# Direction
Can you rewrite the rows below, swapping "common name" for "vernacular name" and keeping everything else as it is? Leave the pictures out.

.....

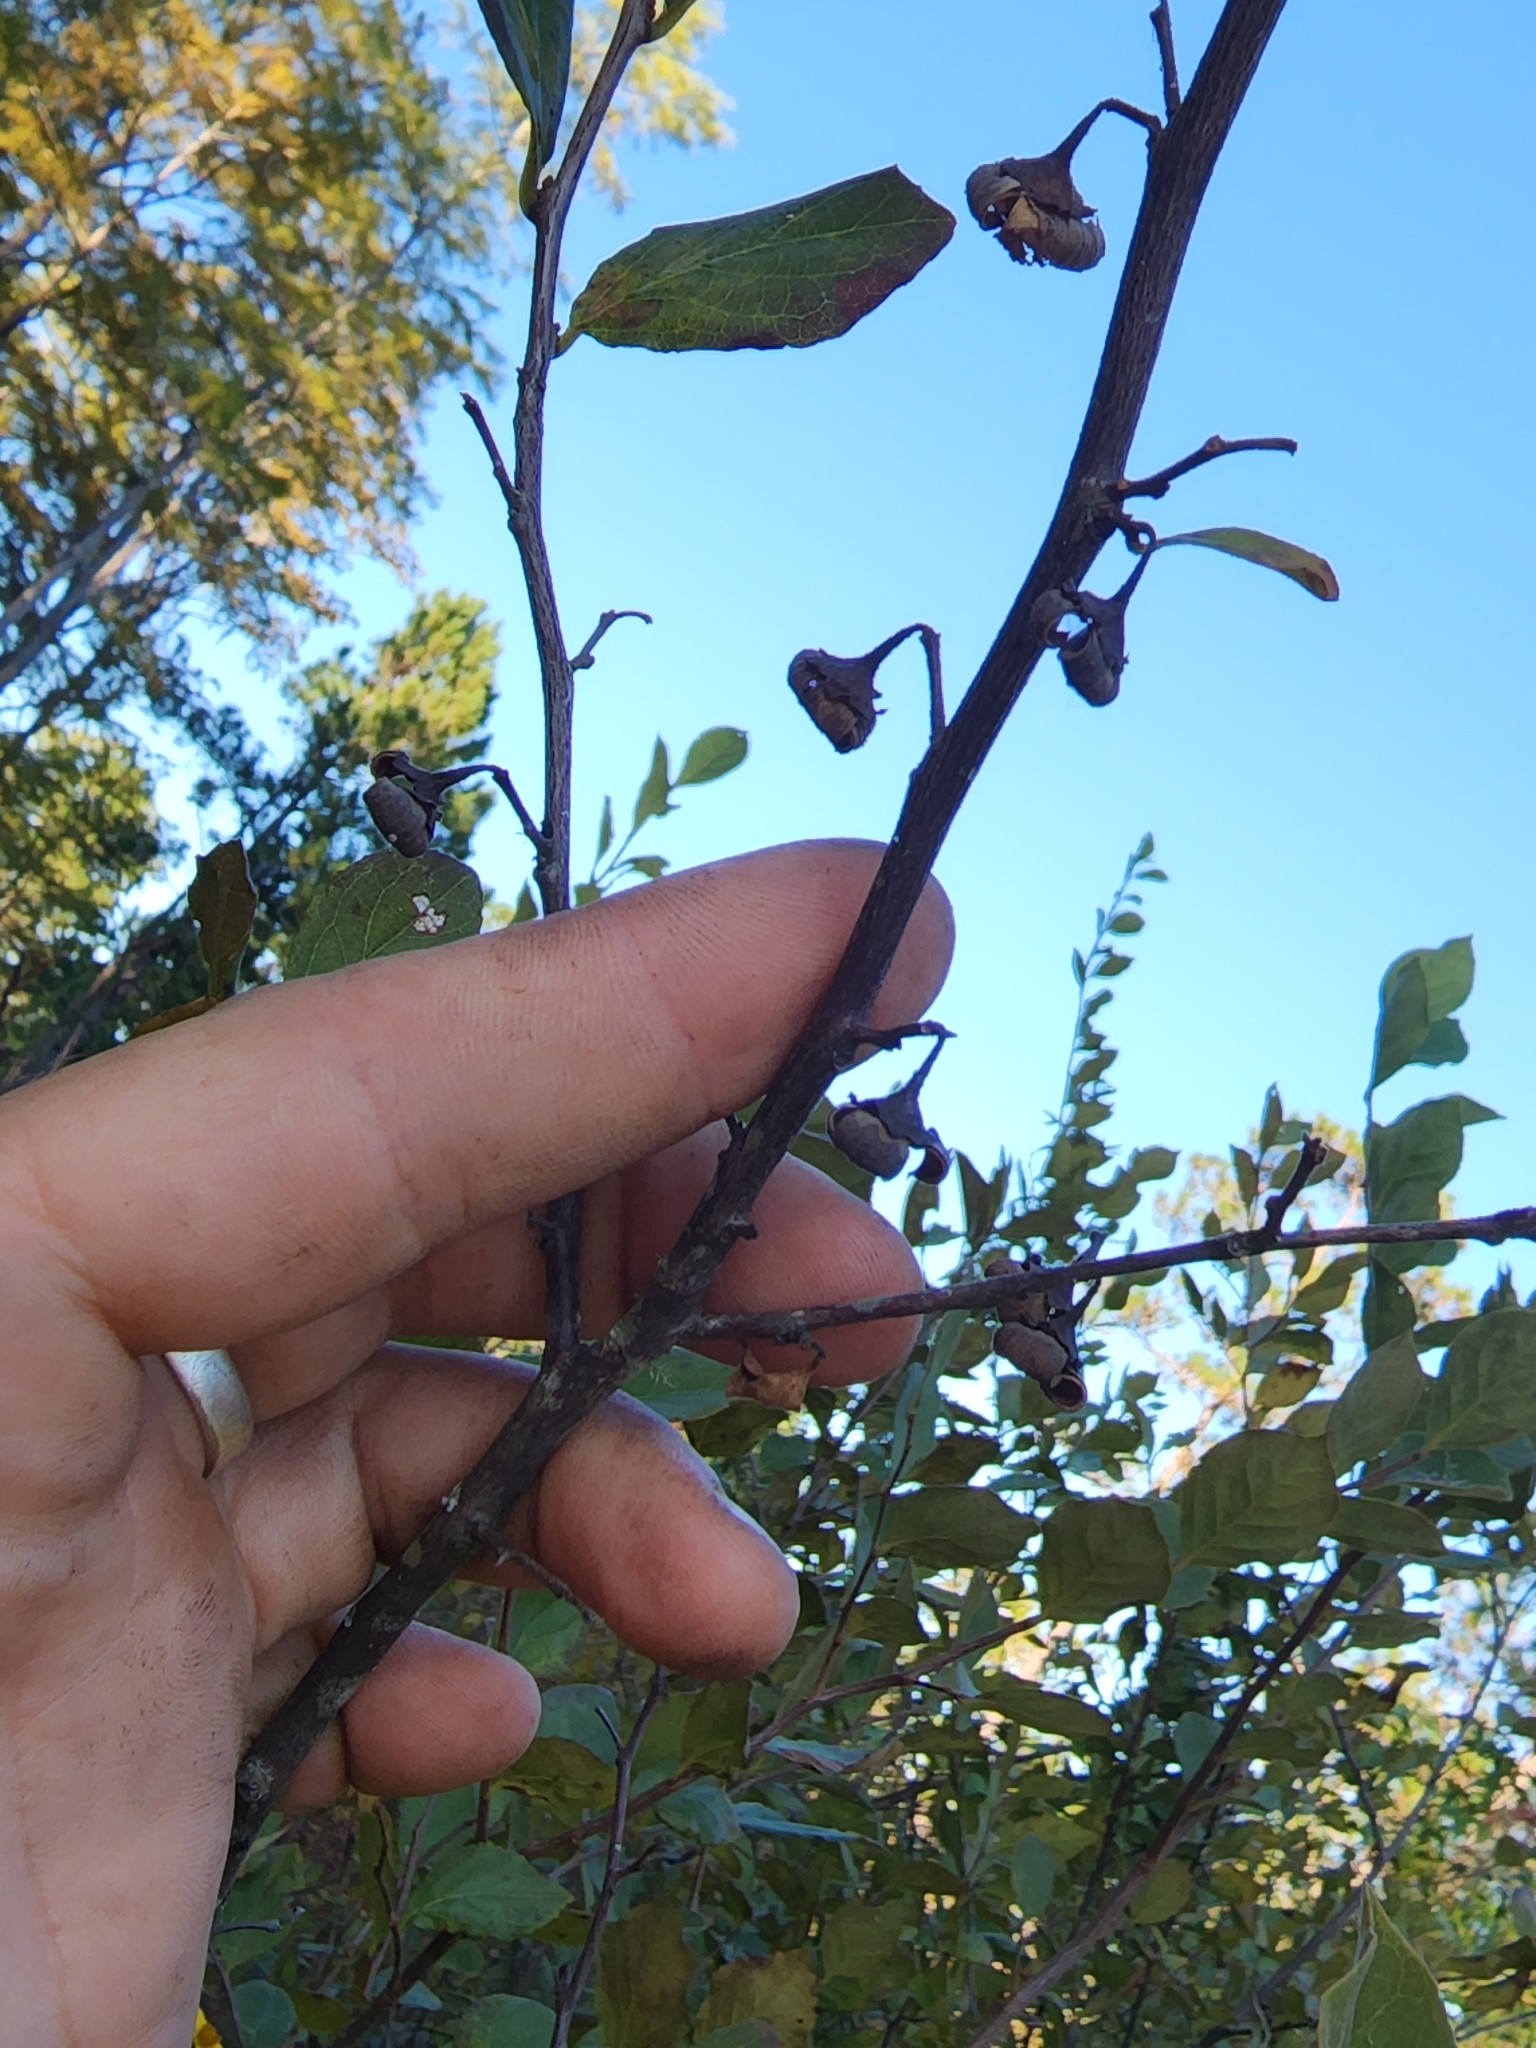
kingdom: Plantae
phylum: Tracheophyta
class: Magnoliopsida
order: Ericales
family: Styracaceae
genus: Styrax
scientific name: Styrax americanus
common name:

.....

# Completed exercise
kingdom: Plantae
phylum: Tracheophyta
class: Magnoliopsida
order: Ericales
family: Styracaceae
genus: Styrax
scientific name: Styrax americanus
vernacular name:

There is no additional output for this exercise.